First, many business leaders don’t clearly define trust. Instead, they interpret trust as a feeling. While trust certainly evokes certain feelings, it’s not a feeling in and of itself. If business leaders can’t define trust beyond a feeling, they can’t start a dialogue about trust with those they lead. Additionally, many business leaders think trust and honesty are synonyms, which is false. When people are accused of breaching trust, a typical response is, “I didn’t lie.” Trust can be broken without dishonesty. In fact, in many cases of broken trust, there wasn’t any intended ill will.
For over 30 years, I’ve been helping individuals and organizations build their cultures of trust. First, I have them come up with their own definition of the term. Individual definitions of the term vary, but in its most basic form, trust is when there’s a high correlation between expectations and observed outcomes.
The “ingredients” to achieve that high correlation between expectations and observed outcomes are where individual interpretations come into play. For example, maybe to you, trust is a mix of integrity, honesty and reliability. For another business leader, trust might be a combination of competence, genuine care and honesty. Whatever your interpretation is, make sure you clearly communicate it to your employees. Don’t bring up “trust” at work in a vague way. After all, as a leader, one of your primary responsibilities is to bring clarity to opaque concepts. In my next article, I’ll teach you exactly how you can clearly define trust on your terms.
It’s also important that you don’t bring up trust only once and then forget about it. You have to routinely discuss the topic of trust in day-to-day conversations. At many organizations, teams have an initial discussion to establish that trust is a core value. However, they fail to consistently talk about it afterward. When trust does come up again, it tends to be when it’s broken or close to being broken.
One common example? A manager and a new employee discuss expectations during the new employee’s first week of work but don’t have regular meetings to check in. The employee makes a series of mishaps that break the manager’s trust over time, but the manager doesn’t clearly address those issues until there’s a serious meeting where the employee gets “a talking to” or is perhaps even fired. If they had openly discussed those issues in a non-judgemental, non-accusatory manner during weekly one-on-ones, they could have avoided a tense situation.
Another pitfall is the mindset that trust is something that is earned.
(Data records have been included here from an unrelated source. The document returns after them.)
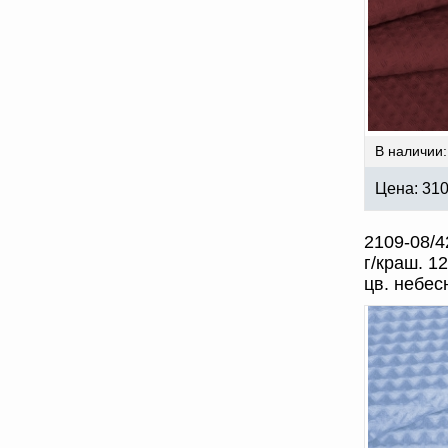
В наличии:
Цена:
31
2109-08/4
г/краш. 1
цв. небес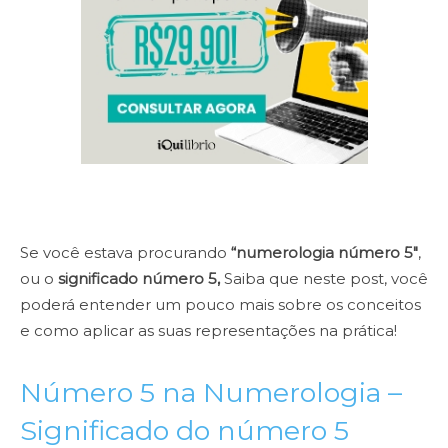
Se você estava procurando
“numerologia número
5″
,
ou o
significado número 5,
Saiba que neste post, você
poderá entender um pouco mais sobre os conceitos
e como aplicar as suas representações na prática!
Número 5 na Numerologia –
Significado do número 5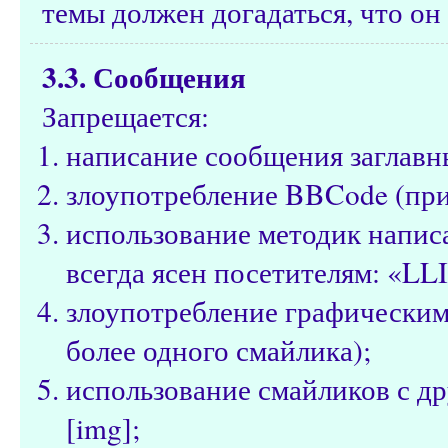
темы должен догадаться, что он 
3.3. Сообщения
Запрещается:
написание сообщения заглавн
злоупотребление BBCode (при
использование методик написа
всегда ясен посетителям: «LL
злоупотребление графическим
более одного смайлика);
использование смайликов с д
[img];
For instance, new employees have to prove themselves during their first few weeks at a job. Once they’ve earned that trust from management, they’ll typically be able to work more autonomously.
However, the problem with the “trust is earned, not given” mindset is that expectations aren’t always clear cut. In fact, expectations might be unrealistic altogether. This turns earning trust into a game of sorts. What if we flipped the script to “trust is given, not earned”? Consider this—if you’ve ever flown, you’ve put your trust in a crew you’ve never met. You’ve given your trust to these strangers, letting them take you thousands of feet in the air, without them having to earn it. Yet, in our relationships, we demand that people earn our trust. Instead, if we give trust upfront to those in our lives, we level the playing field and will be better able to nurture strong bonds.
We also tend to frequently hear the idea that trust is binary. This “I either trust you or I don’t” way of thinking is a misconception that can create an unhealthy workplace. Employees, scared of suddenly breaking your trust, might hold back on asking a clarifying question about a project or pointing out a flaw in a new product.
Rather, think of trust as being on a spectrum. You should start every relationship by placing trust at the high end of the spectrum. Move it down accordingly if need be. And, of course, there’s a point on that spectrum where trust can be irrevocably broken or lost.
At organizations, trust flows in different directions. From employees to managers, managers to CEOs, CEOs to board members and many other combinations. Of course, there’s also the trust we place in ourselves: self-confidence. To tackle the challenges of successfully cultivating a culture of trust in the workplace in all these different directions, you need to overcome a lot of ideas about trust that have been echoed in our culture. In the final article of my three-part series, I’ll show you pragmatic ways to do so.